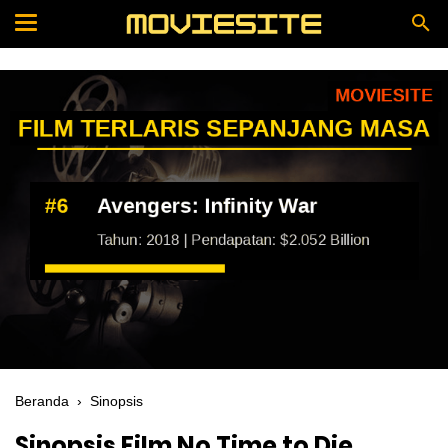
Beranda
›
Sinopsis
Sinopsis Film No Time to Die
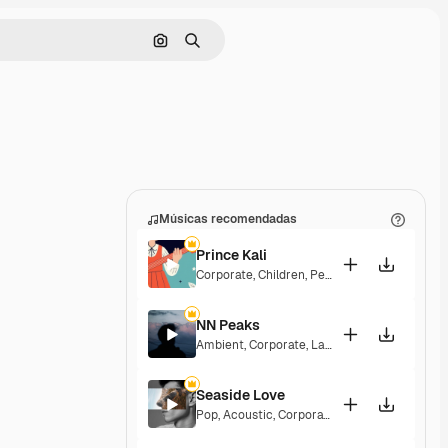
Pesquisar por imagem
Buscar
Músicas recomendadas
Prince Kali
Corporate
,
Children
,
Peaceful
,
Hopeful
,
Melan
NN Peaks
Ambient
,
Corporate
,
Laid Back
,
Peaceful
,
Hop
Seaside Love
Pop
,
Acoustic
,
Corporate
,
Peaceful
,
Hopeful
,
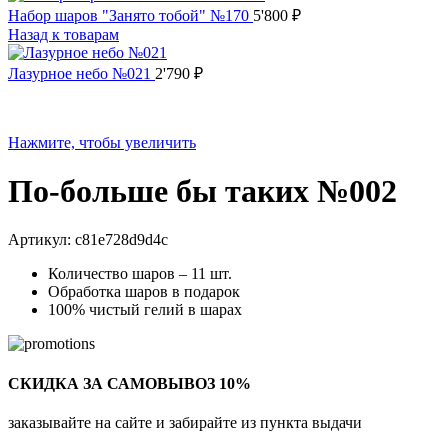
Набор шаров "Занято тобой" №170
5'800
₽
Назад к товарам
Лазурное небо №021
2'790
₽
Нажмите, чтобы увеличить
По-больше бы таких №002
Артикул:
c81e728d9d4c
Количество шаров – 11 шт.
Обработка шаров в подарок
100% чистый гелий в шарах
СКИДКА ЗА САМОВЫВОЗ 10%
заказывайте на сайте и забирайте из пункта выдачи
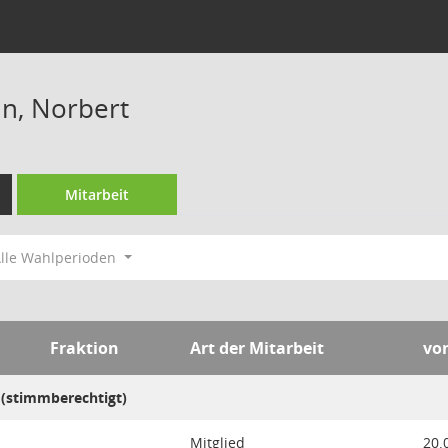
, Norbert
Mitarbeit
lle Wahlperioden
Fraktion
Art der Mitarbeit
vo
 (stimmberechtigt)
Mitglied
20.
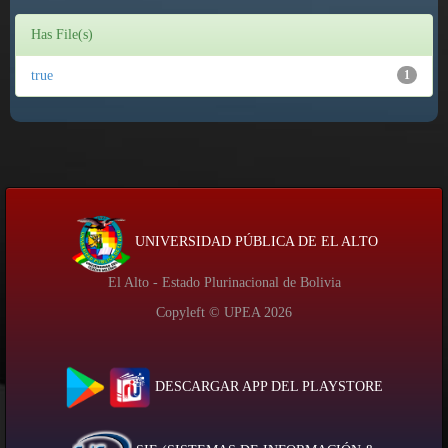
Has File(s)
true
1
UNIVERSIDAD PÚBLICA DE EL ALTO
El Alto - Estado Plurinacional de Bolivia
Copyleft © UPEA
2026
DESCARGAR APP DEL PLAYSTORE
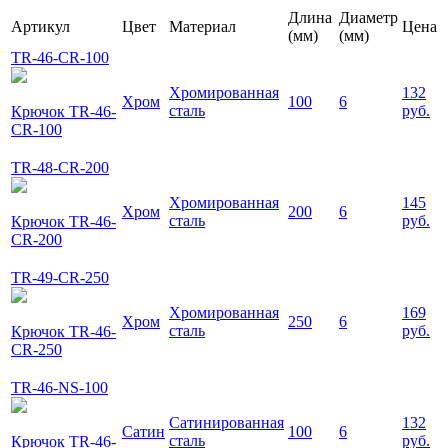
Длина
Диаметр
Артикул
Цвет
Материал
Цена
(мм)
(мм)
TR-46-CR-100
Хромированная
132
Хром
100
6
сталь
руб.
Крючок TR-46-
CR-100
TR-48-CR-200
Хромированная
145
Хром
200
6
сталь
руб.
Крючок TR-46-
CR-200
TR-49-CR-250
Хромированная
169
Хром
250
6
сталь
руб.
Крючок TR-46-
CR-250
TR-46-NS-100
Сатинированная
132
Сатин
100
6
сталь
руб.
Крючок TR-46-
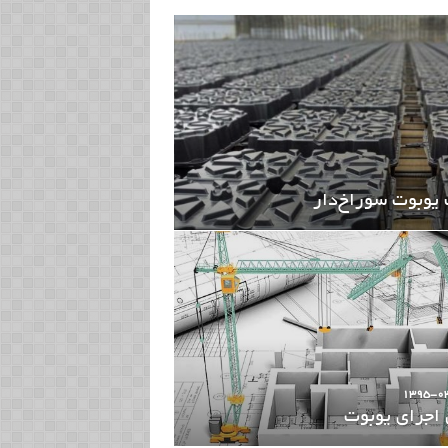
یوبوت سوراخ‌دار
1395-0
اجرای یوبوت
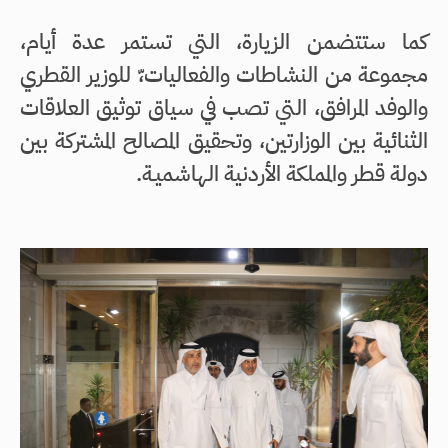
كما ستتضمن الزيارة، التي تستمر عدة أيام،
مجموعة من النشاطات والفعاليات،ّ للوزير القطري
والوفد المرافق، التي تصب في سياق توثيق العلاقات
الثنائية بين الوزارتين، وتحقيق المصالح المشتركة بين
دولة قطر والمملكة الأردنية الهاشميـة.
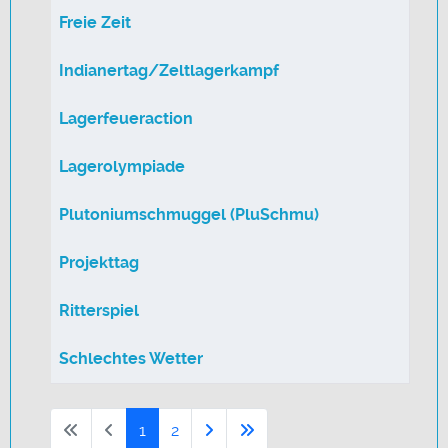
Freie Zeit
Indianertag/Zeltlagerkampf
Lagerfeueraction
Lagerolympiade
Plutoniumschmuggel (PluSchmu)
Projekttag
Ritterspiel
Schlechtes Wetter
1
2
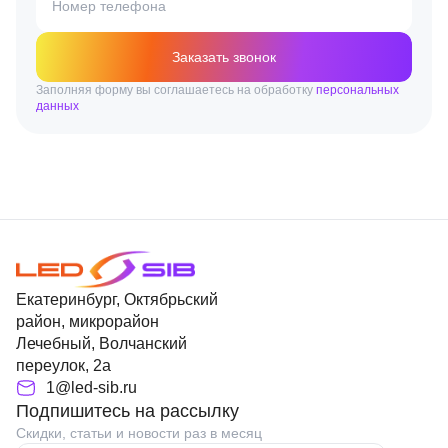
Номер телефона
Заказать звонок
Заполняя форму вы соглашаетесь на обработку
персональных
данных
Екатеринбург, Октябрьский
район, микрорайон
Лечебный, Волчанский
переулок, 2а
1@led-sib.ru
Подпишитесь на рассылку
Скидки, статьи и новости раз в месяц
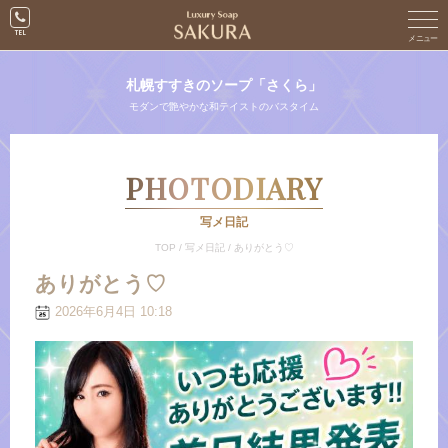
札幌すすきのソープ「さくら」
モダンで艶やかな和テイストのバスタイム
PHOTODIARY
写メ日記
TOP
/
写メ日記
/
ありがとう♡
ありがとう♡
2026年6月4日 10:18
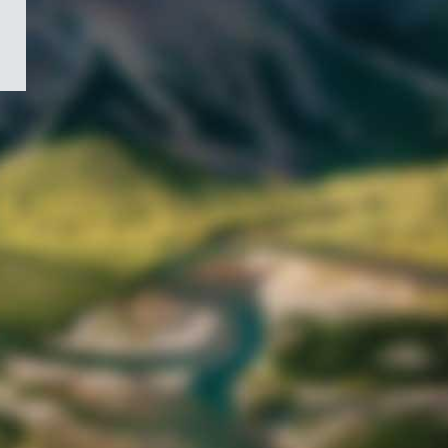
/
Symbole
du
gouvernement
du
Canada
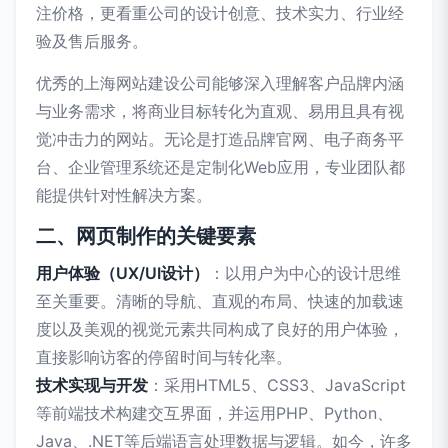
注价格，更看重公司的设计创意、技术实力、行业经
验及售后服务。
优秀的上海网站建设公司能够深入理解客户品牌内涵
与业务需求，将商业目标转化为直观、易用且具有视
觉冲击力的网站。无论是打造品牌官网、电子商务平
台、企业管理系统还是定制化Web应用，专业团队都
能提供针对性解决方案。
二、网页制作的关键要素
用户体验（UX/UI设计）
：以用户为中心的设计思维
至关重要。清晰的导航、直观的布局、快速的加载速
度以及美观的视觉元素共同构成了良好的用户体验，
直接影响访客的停留时间与转化率。
技术实现与开发
：采用HTML5、CSS3、JavaScript
等前端技术构建交互界面，并运用PHP、Python、
Java、.NET等后端语言处理数据与逻辑。如今，许多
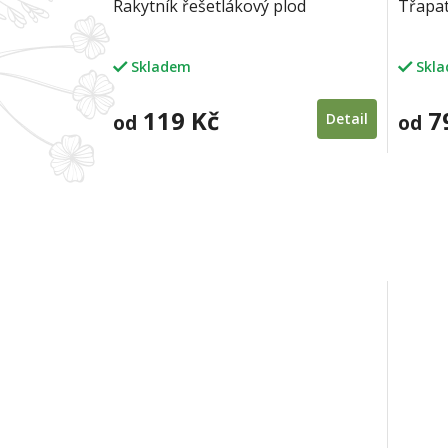
Rakytník řešetlákový plod
Třapat
Skladem
Skl
119 Kč
7
od
Detail
od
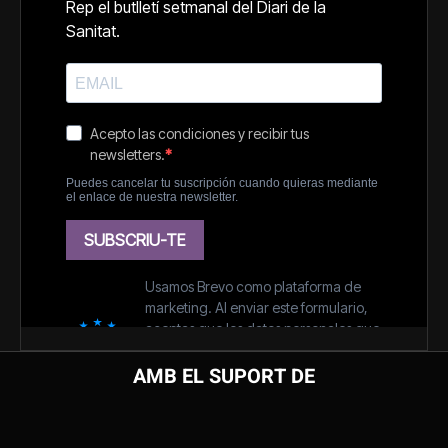
AMB EL SUPORT DE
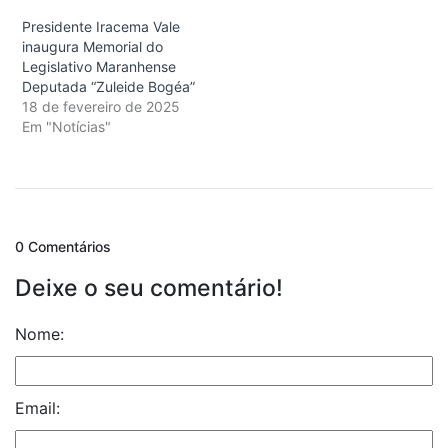
Presidente Iracema Vale
inaugura Memorial do
Legislativo Maranhense
Deputada “Zuleide Bogéa”
18 de fevereiro de 2025
Em "Notícias"
0 Comentários
Deixe o seu comentário!
Nome:
Email:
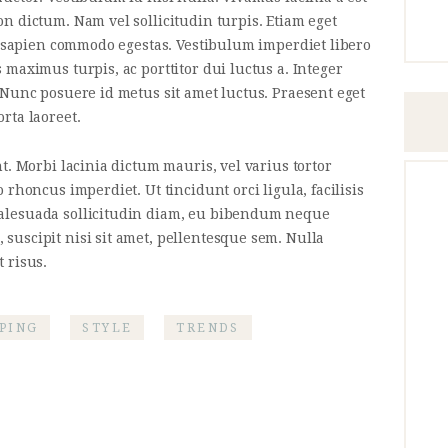
n dictum. Nam vel sollicitudin turpis. Etiam eget
eu sapien commodo egestas. Vestibulum imperdiet libero
maximus turpis, ac porttitor dui luctus a. Integer
 Nunc posuere id metus sit amet luctus. Praesent eget
rta laoreet.
t. Morbi lacinia dictum mauris, vel varius tortor
 rhoncus imperdiet. Ut tincidunt orci ligula, facilisis
alesuada sollicitudin diam, eu bibendum neque
uscipit nisi sit amet, pellentesque sem. Nulla
t risus.
PING
STYLE
TRENDS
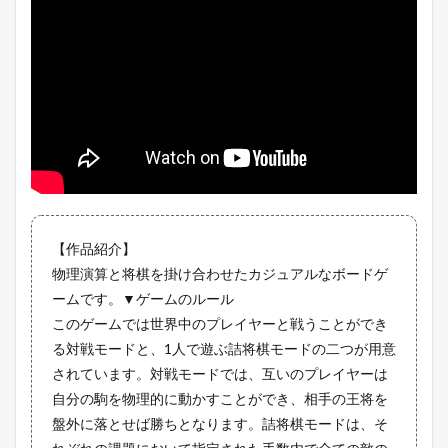
【作品紹介】
物理演算と将棋を掛け合わせたカジュアルなボードゲ
ームです。▼ゲームのルール
このゲームでは世界中のプレイヤーと戦うことができ
る対戦モードと、1人で遊ぶ詰将棋モードの二つが用意
されています。
対戦モードでは、互いのプレイヤーは
自分の駒を物理的に動かすことができ、相手の王将を
盤外に落とせば勝ちとなります。詰将棋モードは、そ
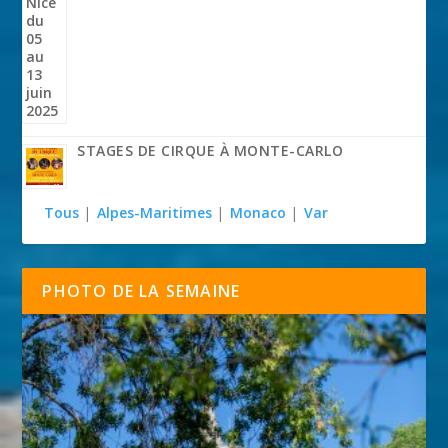
STAGES DE CIRQUE À MONTE-CARLO
Tous
|
Alpes-Maritimes
|
Monaco
|
Var
PHOTO DE LA SEMAINE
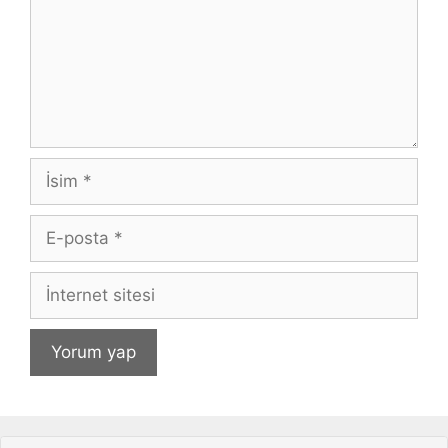
İsim
E-
posta
İnternet
sitesi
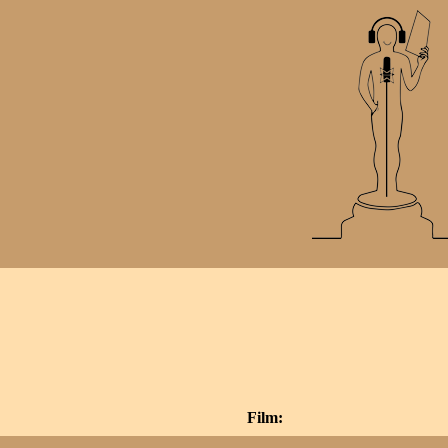
Film:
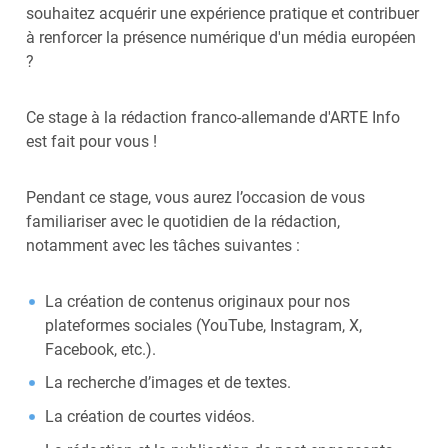
souhaitez acquérir une expérience pratique et contribuer
à renforcer la présence numérique d'un média européen
?
Ce stage à la rédaction franco-allemande d'ARTE Info
est fait pour vous !
Pendant ce stage, vous aurez l’occasion de vous
familiariser avec le quotidien de la rédaction,
notamment avec les tâches suivantes :
La création de contenus originaux pour nos
plateformes sociales (YouTube, Instagram, X,
Facebook, etc.).
La recherche d’images et de textes.
La création de courtes vidéos.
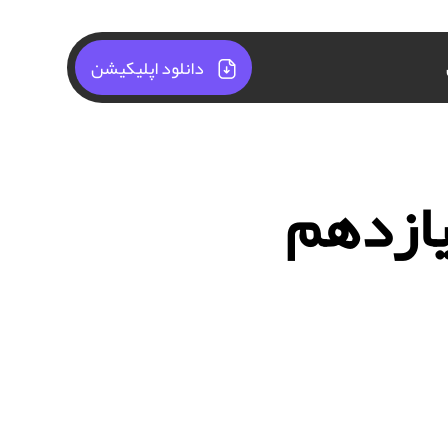
دانلود اپلیکیشن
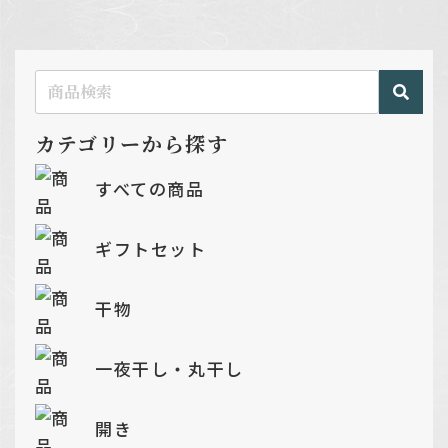
カテゴリーから探す
すべての商品
ギフトセット
干物
一夜干し・丸干し
開き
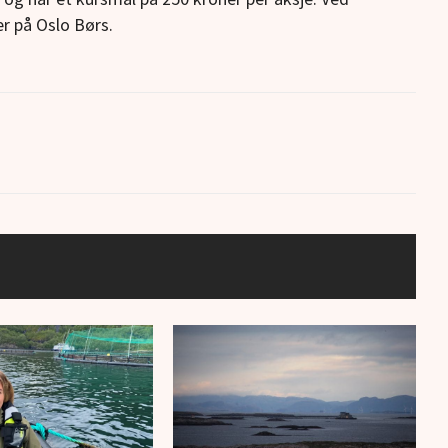
er på Oslo Børs.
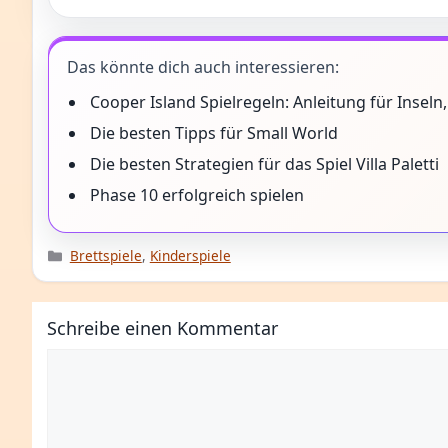
Das könnte dich auch interessieren:
Cooper Island Spielregeln: Anleitung für Inseln
Die besten Tipps für Small World
Die besten Strategien für das Spiel Villa Paletti
Phase 10 erfolgreich spielen
Kategorien
Brettspiele
,
Kinderspiele
Schreibe einen Kommentar
Kommentar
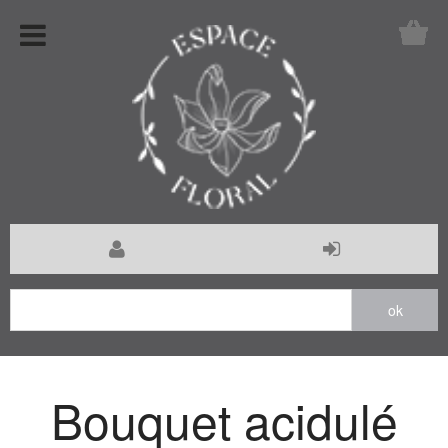
Bouquet acidulé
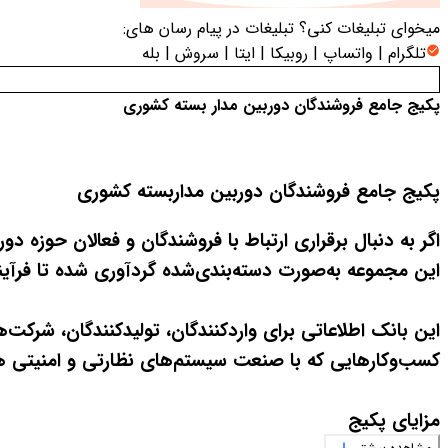
میخوای تبلیغات کنی؟
تبلیغات در پیام رسان های:
تلگرام | واتساپ | روبیکا | ایتا | سروش | بله
پکیج جامع فروشندگان دوربین مدار بسته کشوری
پکیج جامع فروشندگان دوربین مداربسته کشوری
اگر به دنبال برقراری ارتباط با فروشندگان و فعالان حوزه د
این مجموعه به‌صورت دسته‌بندی‌شده گردآوری شده تا فرآیند 
این بانک اطلاعاتی برای واردکنندگان، تولیدکنندگان، شرکت
کسب‌وکارهایی که با صنعت سیستم‌های نظارتی و امنیتی هم
مزایای پکیج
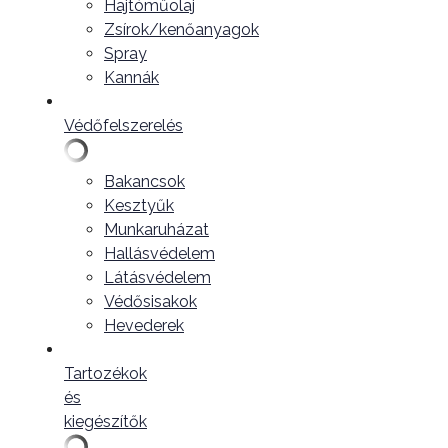
Hajtóműolaj
Zsírok/kenőanyagok
Spray
Kannák
Védőfelszerelés
Bakancsok
Kesztyűk
Munkaruházat
Hallásvédelem
Látásvédelem
Védősisakok
Hevederek
Tartozékok
és
kiegészítők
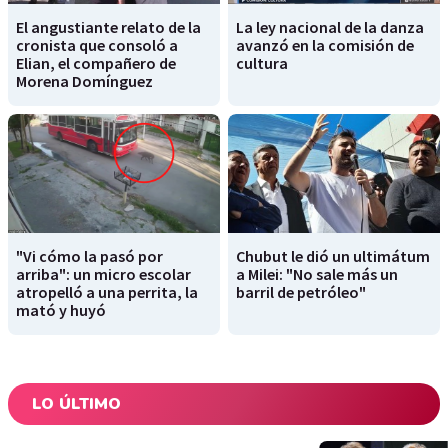
El angustiante relato de la
La ley nacional de la danza
cronista que consoló a
avanzó en la comisión de
Elian, el compañero de
cultura
Morena Domínguez
"Vi cómo la pasó por
Chubut le dió un ultimátum
arriba": un micro escolar
a Milei: "No sale más un
atropelló a una perrita, la
barril de petróleo"
mató y huyó
LO ÚLTIMO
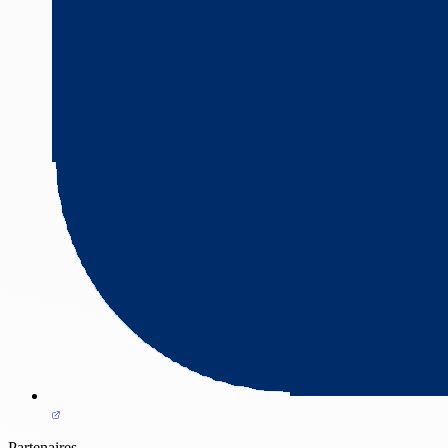
Partenaires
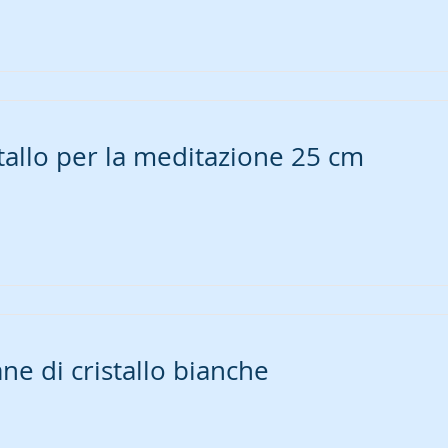
tallo per la meditazione 25 cm
ne di cristallo bianche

^^^^^^^^^^^^^^^^

_Exercise description:_ Within the records, the lines containing the string "تبلیغات" are to be counted and their number given without comment.

_Result:_ 2